Ich fand und finde sein Engagement bemerkenswert, weil es dort darum ging, nicht nur Politik gestalten zu wollen, sondern auch ein Statement für die Demokratie zu setzen. Bei diesem Duell um dieses Mandat ging es sehr wohl um rechtsstaatliche demokratische Werte.
Wird der Sport aber nicht zu oft auch von der Politik instrumentalisiert? Es ist auffallend, wie sehr sich früher etwa Bundeskanzler wie Helmut Kohl oder Gerhard Schröder an die Fußball-Nationalmannschaft heranwanzten, gerade wenn zufällig Wahlkampf war.
Wenn sie sich wirklich damit identifizieren und sich als Repräsentanten der Gesellschaft wie viele Millionen anderer Bundesbürger ehrlich darüber freuen, sehe ich da kein Problem. Es sollte klugerweise nur nicht genutzt werden, um sich als Politiker mit dem Erfolg von Sportlern zu schmücken, so etwas wird aber auch schnell durchschaut - und geht nur selten gut.
Wie beim bedenklichen Auftritt von Frankfurts OB Feldmann, der den Eintracht-Spielern beim Empfang nach dem Europa League-Triumph den Pokal entriss.
Man sollte einfach immer schauen, dass man den eigenen Adrenalin-Spiegel im Griff hat.

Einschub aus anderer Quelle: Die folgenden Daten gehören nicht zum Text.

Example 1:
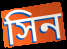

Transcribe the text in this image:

সিন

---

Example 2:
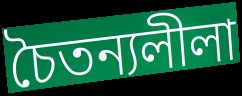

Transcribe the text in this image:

চৈতন্যলীলা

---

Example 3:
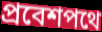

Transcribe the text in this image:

প্রবেশপথে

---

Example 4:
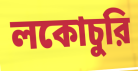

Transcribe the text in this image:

লকোচুরি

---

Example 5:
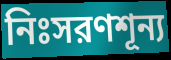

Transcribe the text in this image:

নিঃসরণশূন্যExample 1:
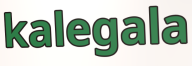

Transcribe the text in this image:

kalegala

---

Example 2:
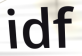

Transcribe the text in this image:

idf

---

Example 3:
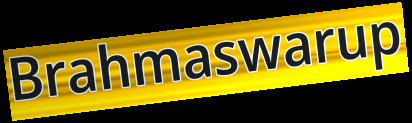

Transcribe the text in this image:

Brahmaswarup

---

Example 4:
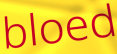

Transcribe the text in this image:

bloed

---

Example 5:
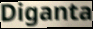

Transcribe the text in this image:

Diganta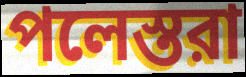
পলেস্তরা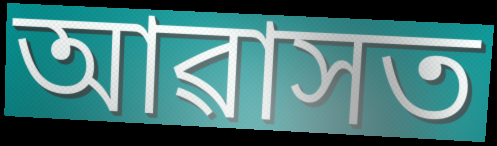
আৱাসত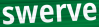
swerve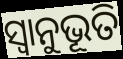
ସ୍ଵାନୁଭୂତି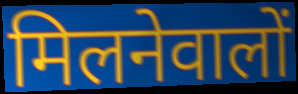
मिलनेवालों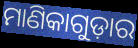
ମାଣିକାଗୁଡ଼ାର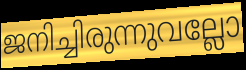
ജനിച്ചിരുന്നുവല്ലോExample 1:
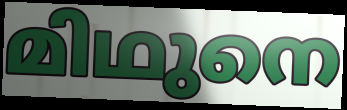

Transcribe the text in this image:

മിഥുനെ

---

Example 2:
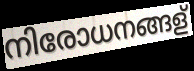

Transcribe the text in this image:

നിരോധനങ്ങള്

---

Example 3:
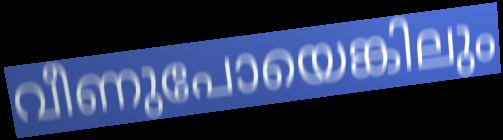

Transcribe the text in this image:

വീണുപോയെങ്കിലും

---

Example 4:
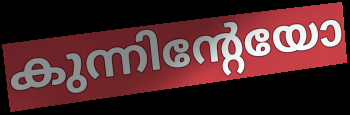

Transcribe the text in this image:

കുന്നിന്റേയോ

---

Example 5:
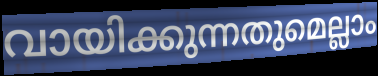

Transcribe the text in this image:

വായിക്കുന്നതുമെല്ലാം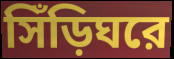
সিঁড়িঘরে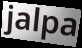
jalpaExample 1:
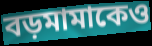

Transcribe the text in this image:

বড়মামাকেও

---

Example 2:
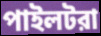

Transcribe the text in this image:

পাইলটরা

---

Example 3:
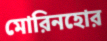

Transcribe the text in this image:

মোরিনহোর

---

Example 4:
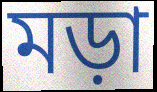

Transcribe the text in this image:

মড়া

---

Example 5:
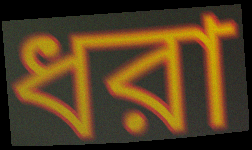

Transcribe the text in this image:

ধরা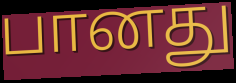
பானதுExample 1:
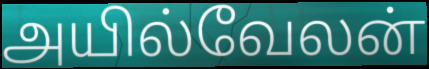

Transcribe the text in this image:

அயில்வேலன்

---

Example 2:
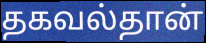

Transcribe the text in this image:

தகவல்தான்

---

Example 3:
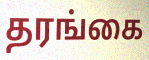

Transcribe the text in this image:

தரங்கை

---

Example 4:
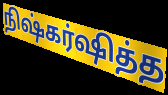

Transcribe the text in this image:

நிஷ்கர்ஷித்த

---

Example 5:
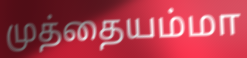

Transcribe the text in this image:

முத்தையம்மா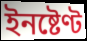
ইনষ্টেণ্টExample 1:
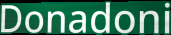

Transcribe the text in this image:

Donadoni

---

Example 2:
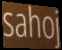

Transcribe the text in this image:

sahoj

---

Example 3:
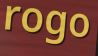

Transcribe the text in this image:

rogo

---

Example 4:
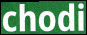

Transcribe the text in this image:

chodi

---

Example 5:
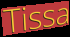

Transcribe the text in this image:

TissaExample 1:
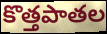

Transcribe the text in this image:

కొత్తపాతల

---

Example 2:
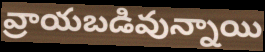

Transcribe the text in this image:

వ్రాయబడివున్నాయి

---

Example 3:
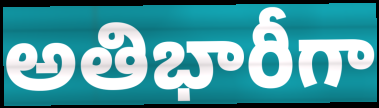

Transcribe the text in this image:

అతిభారీగా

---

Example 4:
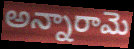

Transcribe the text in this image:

అన్నారామె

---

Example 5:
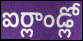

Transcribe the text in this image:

ఐర్లాండ్లో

Rehlinger über mündige Sportler
Umgekehrt gibt es viele Sportler, die sich von politischen Themen stark distanzieren. Exemplarisch die Winterspiele in Peking, als viele Athleten auf die Frage zu Menschenrechten nichts sagen wollten. Wären mündigere Sportler nicht wünschenswert?
Da gehöre ich zu denen, die es den Sportlern zugestehen, sich nicht zu äußern, gerade, wenn sie sich auf ihren Wettkampf konzentrieren. Anderseits würde ich mir auch wünschen, dass noch mehr Sportler mit ihrer Vorbildrolle ein Zeichen - zum Beispiel gegen Homophobie - setzen. Das Outing ehemaliger Sportler wie Thomas Hitzlsperger hat ja eine große Wirkung gehabt. Wobei mir am liebsten wäre, dass es dafür gar keinen Mut bräuchte, weil die sexuelle Orientierung ganz egal ist. Bei der WM in Katar sehe ich dabei vor allem die Funktionäre in der Pflicht.
Sie meinen DFB-Verantwortliche wie Präsident Neuendorf und Geschäftsführer Bierhoff?
Da habe ich die klare Erwartungshaltung, dass sie den Druck von den Sportlern wegnehmen und sich selbst klar gegen Homophobie und weitere Missstände in Katar positionieren.